Il n'y avait rien d'extraordinaire dans les événements de la matinée. Harry s'acquittait à chaque instant pour lady Vandeleur de missions secrètes, qui avaient principalement rapport à sa toilette. La maison, il le savait trop, était minée par une plaie incurable. La prodigalité, l'extravagance sans bornes de la jeune femme et les charges inconnues qui pesaient sur elle avaient depuis longtemps absorbé sa fortune personnelle et menaçaient, de jour en jour, d'engloutir celle de son mari. Une ou deux fois, chaque année, le scandale et la ruine semblaient imminents; et Harry courait chez tous les fournisseurs, débitant de petits mensonges et payant de maigres acomptes sur un fort total, jusqu'à ce qu'un nouvel arrangement se fût produit, jusqu'à ce que Mylady et son fidèle secrétaire pussent respirer de nouveau. Harry, pour un double motif, était corps et âme de ce côté de la guerre; non seulement il adorait lady Vandeleur et haïssait le général, mais il sympathisait naturellement avec le goût effréné de sa protectrice pour la parure; la seule folie qu'il se permît, quant à lui, était son tailleur.

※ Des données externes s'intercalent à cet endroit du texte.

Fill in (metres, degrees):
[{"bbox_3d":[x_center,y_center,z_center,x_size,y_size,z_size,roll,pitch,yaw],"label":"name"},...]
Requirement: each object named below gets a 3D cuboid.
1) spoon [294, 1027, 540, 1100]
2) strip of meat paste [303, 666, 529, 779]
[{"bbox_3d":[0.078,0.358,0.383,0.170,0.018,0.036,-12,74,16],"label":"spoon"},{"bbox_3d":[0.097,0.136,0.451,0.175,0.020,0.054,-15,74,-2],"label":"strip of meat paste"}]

Il trouva le carton là où on le lui avait dit, s'habilla, comme toujours, avec soin, et quitta la maison. Le soleil était ardent, la distance qu'il avait à parcourir considérable et il se rappela avec consternation que la soudaine irruption du général avait empêché lady Vandeleur de lui remettre l'argent nécessaire pour prendre un cab. Par cette journée brûlante, il y avait des chances pour que son beau teint rose fût compromis; d'ailleurs, traverser une si grande partie de Londres avec un carton sous le bras, c'était une humiliation presque insupportable pour un jeune homme de son caractère. Il s'arrêta et tint conseil avec lui-même. Les Vandeleur demeuraient sur Eaton Place; le but de sa course était près de Notting-Hill; à la rigueur, il pouvait, à cette heure matinale, traverser le parc, en évitant les allées fréquentées.

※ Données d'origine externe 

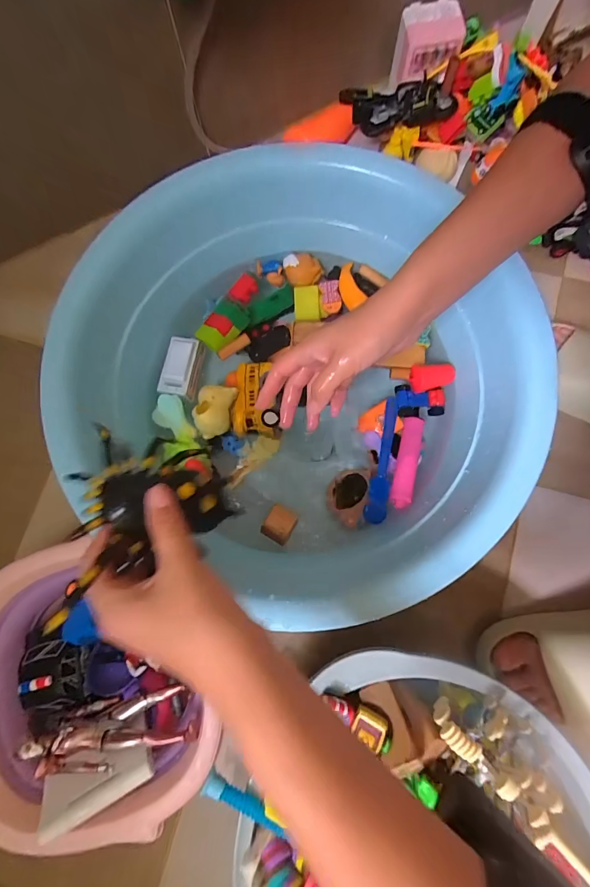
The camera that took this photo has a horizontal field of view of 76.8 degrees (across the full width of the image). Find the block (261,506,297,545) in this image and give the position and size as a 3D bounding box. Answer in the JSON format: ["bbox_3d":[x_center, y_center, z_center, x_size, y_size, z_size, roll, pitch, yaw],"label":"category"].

Impatient de se débarrasser de son fardeau, il marcha un peu plus vite qu'à l'ordinaire, et il était déjà à une certaine profondeur dans les jardins de Kensington, quand, sur un point solitaire au milieu des arbres, il se trouva face à face avec le général.

«Je vous demande pardon, dit Harry se rangeant de côté, car Sir Thomas Vandeleur était juste dans son chemin.

—Où allez-vous, monsieur? demanda l'homme terrible.

—Je fais une petite promenade», répondit le secrétaire.